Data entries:
◆ ◆ ◆ ◆

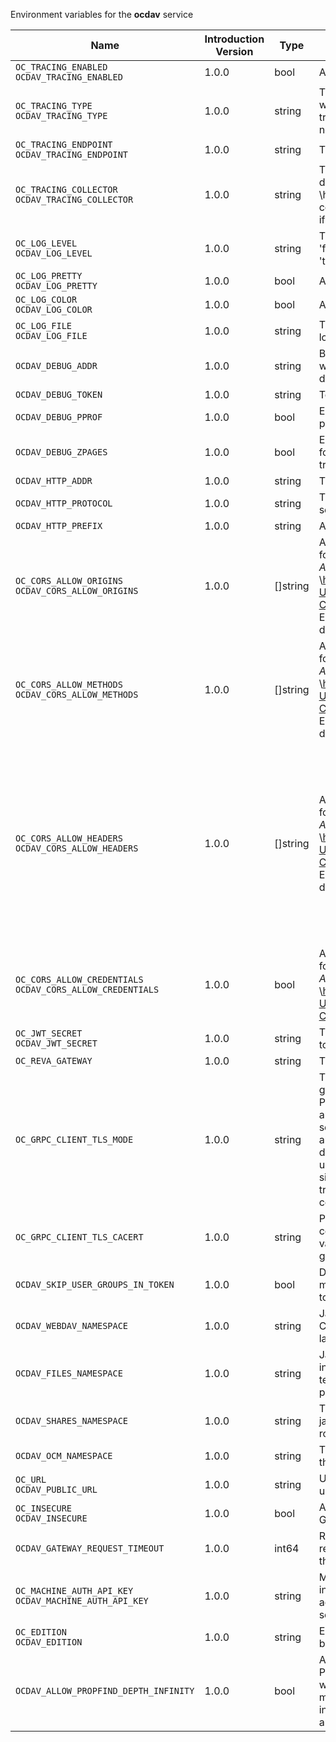 Environment variables for the **ocdav** service

| Name | Introduction Version | Type | Description | Default Value |
|---|---|---|---|---|
|`OC_TRACING_ENABLED`<br/>`OCDAV_TRACING_ENABLED`| 1.0.0 |bool|Activates tracing.|false|
|`OC_TRACING_TYPE`<br/>`OCDAV_TRACING_TYPE`| 1.0.0 |string|The type of tracing. Defaults to '', which is the same as 'jaeger'. Allowed tracing types are 'jaeger' and '' as of now.||
|`OC_TRACING_ENDPOINT`<br/>`OCDAV_TRACING_ENDPOINT`| 1.0.0 |string|The endpoint of the tracing agent.||
|`OC_TRACING_COLLECTOR`<br/>`OCDAV_TRACING_COLLECTOR`| 1.0.0 |string|The HTTP endpoint for sending spans directly to a collector, i.e. \http://jaeger-collector:14268/api/traces. Only used if the tracing endpoint is unset.||
|`OC_LOG_LEVEL`<br/>`OCDAV_LOG_LEVEL`| 1.0.0 |string|The log level. Valid values are: 'panic', 'fatal', 'error', 'warn', 'info', 'debug', 'trace'.||
|`OC_LOG_PRETTY`<br/>`OCDAV_LOG_PRETTY`| 1.0.0 |bool|Activates pretty log output.|false|
|`OC_LOG_COLOR`<br/>`OCDAV_LOG_COLOR`| 1.0.0 |bool|Activates colorized log output.|false|
|`OC_LOG_FILE`<br/>`OCDAV_LOG_FILE`| 1.0.0 |string|The path to the log file. Activates logging to this file if set.||
|`OCDAV_DEBUG_ADDR`| 1.0.0 |string|Bind address of the debug server, where metrics, health, config and debug endpoints will be exposed.|127.0.0.1:9163|
|`OCDAV_DEBUG_TOKEN`| 1.0.0 |string|Token to secure the metrics endpoint.||
|`OCDAV_DEBUG_PPROF`| 1.0.0 |bool|Enables pprof, which can be used for profiling.|false|
|`OCDAV_DEBUG_ZPAGES`| 1.0.0 |bool|Enables zpages, which can be used for collecting and viewing in-memory traces.|false|
|`OCDAV_HTTP_ADDR`| 1.0.0 |string|The bind address of the HTTP service.|127.0.0.1:9350|
|`OCDAV_HTTP_PROTOCOL`| 1.0.0 |string|The transport protocol of the HTTP service.|tcp|
|`OCDAV_HTTP_PREFIX`| 1.0.0 |string|A URL path prefix for the handler.||
|`OC_CORS_ALLOW_ORIGINS`<br/>`OCDAV_CORS_ALLOW_ORIGINS`| 1.0.0 |[]string|A list of allowed CORS origins. See following chapter for more details: *Access-Control-Allow-Origin* at \https://developer.mozilla.org/en-US/docs/Web/HTTP/Headers/Access-Control-Allow-Origin. See the Environment Variable Types description for more details.|[https://localhost:9200]|
|`OC_CORS_ALLOW_METHODS`<br/>`OCDAV_CORS_ALLOW_METHODS`| 1.0.0 |[]string|A list of allowed CORS methods. See following chapter for more details: *Access-Control-Request-Method* at \https://developer.mozilla.org/en-US/docs/Web/HTTP/Headers/Access-Control-Request-Method. See the Environment Variable Types description for more details.|[OPTIONS HEAD GET PUT POST DELETE MKCOL PROPFIND PROPPATCH MOVE COPY REPORT SEARCH]|
|`OC_CORS_ALLOW_HEADERS`<br/>`OCDAV_CORS_ALLOW_HEADERS`| 1.0.0 |[]string|A list of allowed CORS headers. See following chapter for more details: *Access-Control-Request-Headers* at \https://developer.mozilla.org/en-US/docs/Web/HTTP/Headers/Access-Control-Request-Headers. See the Environment Variable Types description for more details.|[Origin Accept Content-Type Depth Authorization Ocs-Apirequest If-None-Match If-Match Destination Overwrite X-Request-Id X-Requested-With Tus-Resumable Tus-Checksum-Algorithm Upload-Concat Upload-Length Upload-Metadata Upload-Defer-Length Upload-Expires Upload-Checksum Upload-Offset X-HTTP-Method-Override Cache-Control]|
|`OC_CORS_ALLOW_CREDENTIALS`<br/>`OCDAV_CORS_ALLOW_CREDENTIALS`| 1.0.0 |bool|Allow credentials for CORS.See following chapter for more details: *Access-Control-Allow-Credentials* at \https://developer.mozilla.org/en-US/docs/Web/HTTP/Headers/Access-Control-Allow-Credentials.|false|
|`OC_JWT_SECRET`<br/>`OCDAV_JWT_SECRET`| 1.0.0 |string|The secret to mint and validate jwt tokens.||
|`OC_REVA_GATEWAY`| 1.0.0 |string|The CS3 gateway endpoint.|eu.opencloud.api.gateway|
|`OC_GRPC_CLIENT_TLS_MODE`| 1.0.0 |string|TLS mode for grpc connection to the go-micro based grpc services. Possible values are 'off', 'insecure' and 'on'. 'off': disables transport security for the clients. 'insecure' allows using transport security, but disables certificate verification (to be used with the autogenerated self-signed certificates). 'on' enables transport security, including server certificate verification.||
|`OC_GRPC_CLIENT_TLS_CACERT`| 1.0.0 |string|Path/File name for the root CA certificate (in PEM format) used to validate TLS server certificates of the go-micro based grpc services.||
|`OCDAV_SKIP_USER_GROUPS_IN_TOKEN`| 1.0.0 |bool|Disables the loading of user's group memberships from the reva access token.|false|
|`OCDAV_WEBDAV_NAMESPACE`| 1.0.0 |string|Jail requests to /dav/webdav into this CS3 namespace. Supports template layouting with CS3 User properties.|/users/{{.Id.OpaqueId}}|
|`OCDAV_FILES_NAMESPACE`| 1.0.0 |string|Jail requests to /dav/files/{username} into this CS3 namespace. Supports template layouting with CS3 User properties.|/users/{{.Id.OpaqueId}}|
|`OCDAV_SHARES_NAMESPACE`| 1.0.0 |string|The human readable path for the share jail. Relative to a users personal space root. Upcased intentionally.|/Shares|
|`OCDAV_OCM_NAMESPACE`| 1.0.0 |string|The human readable path prefix for the ocm shares.|/public|
|`OC_URL`<br/>`OCDAV_PUBLIC_URL`| 1.0.0 |string|URL where OpenCloud is reachable for users.|https://localhost:9200|
|`OC_INSECURE`<br/>`OCDAV_INSECURE`| 1.0.0 |bool|Allow insecure connections to the GATEWAY service.|false|
|`OCDAV_GATEWAY_REQUEST_TIMEOUT`| 1.0.0 |int64|Request timeout in seconds for requests from the oCDAV service to the GATEWAY service.|84300|
|`OC_MACHINE_AUTH_API_KEY`<br/>`OCDAV_MACHINE_AUTH_API_KEY`| 1.0.0 |string|Machine auth API key used to validate internal requests necessary for the access to resources from other services.||
|`OC_EDITION`<br/>`OCDAV_EDITION`| 1.0.0 |string|Edition of OpenCloud. Used for branding purposes.||
|`OCDAV_ALLOW_PROPFIND_DEPTH_INFINITY`| 1.0.0 |bool|Allow the use of depth infinity in PROPFINDS. When enabled, a propfind will traverse through all subfolders. If many subfolders are expected, depth infinity can cause heavy server load and/or delayed response times.|false|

◆ ◆ ◆ ◆

* [To-do item] Reproduce, word for word and in full, only the lines above that start at the line with "Upload-Offset X-HTTP-Method-Override Cache-Control]|" and run through the line with "server certificate verification.||", both ends included.

* [Answer box]
|`OC_CORS_ALLOW_HEADERS`<br/>`OCDAV_CORS_ALLOW_HEADERS`| 1.0.0 |[]string|A list of allowed CORS headers. See following chapter for more details: *Access-Control-Request-Headers* at \https://developer.mozilla.org/en-US/docs/Web/HTTP/Headers/Access-Control-Request-Headers. See the Environment Variable Types description for more details.|[Origin Accept Content-Type Depth Authorization Ocs-Apirequest If-None-Match If-Match Destination Overwrite X-Request-Id X-Requested-With Tus-Resumable Tus-Checksum-Algorithm Upload-Concat Upload-Length Upload-Metadata Upload-Defer-Length Upload-Expires Upload-Checksum Upload-Offset X-HTTP-Method-Override Cache-Control]|
|`OC_CORS_ALLOW_CREDENTIALS`<br/>`OCDAV_CORS_ALLOW_CREDENTIALS`| 1.0.0 |bool|Allow credentials for CORS.See following chapter for more details: *Access-Control-Allow-Credentials* at \https://developer.mozilla.org/en-US/docs/Web/HTTP/Headers/Access-Control-Allow-Credentials.|false|
|`OC_JWT_SECRET`<br/>`OCDAV_JWT_SECRET`| 1.0.0 |string|The secret to mint and validate jwt tokens.||
|`OC_REVA_GATEWAY`| 1.0.0 |string|The CS3 gateway endpoint.|eu.opencloud.api.gateway|
|`OC_GRPC_CLIENT_TLS_MODE`| 1.0.0 |string|TLS mode for grpc connection to the go-micro based grpc services. Possible values are 'off', 'insecure' and 'on'. 'off': disables transport security for the clients. 'insecure' allows using transport security, but disables certificate verification (to be used with the autogenerated self-signed certificates). 'on' enables transport security, including server certificate verification.||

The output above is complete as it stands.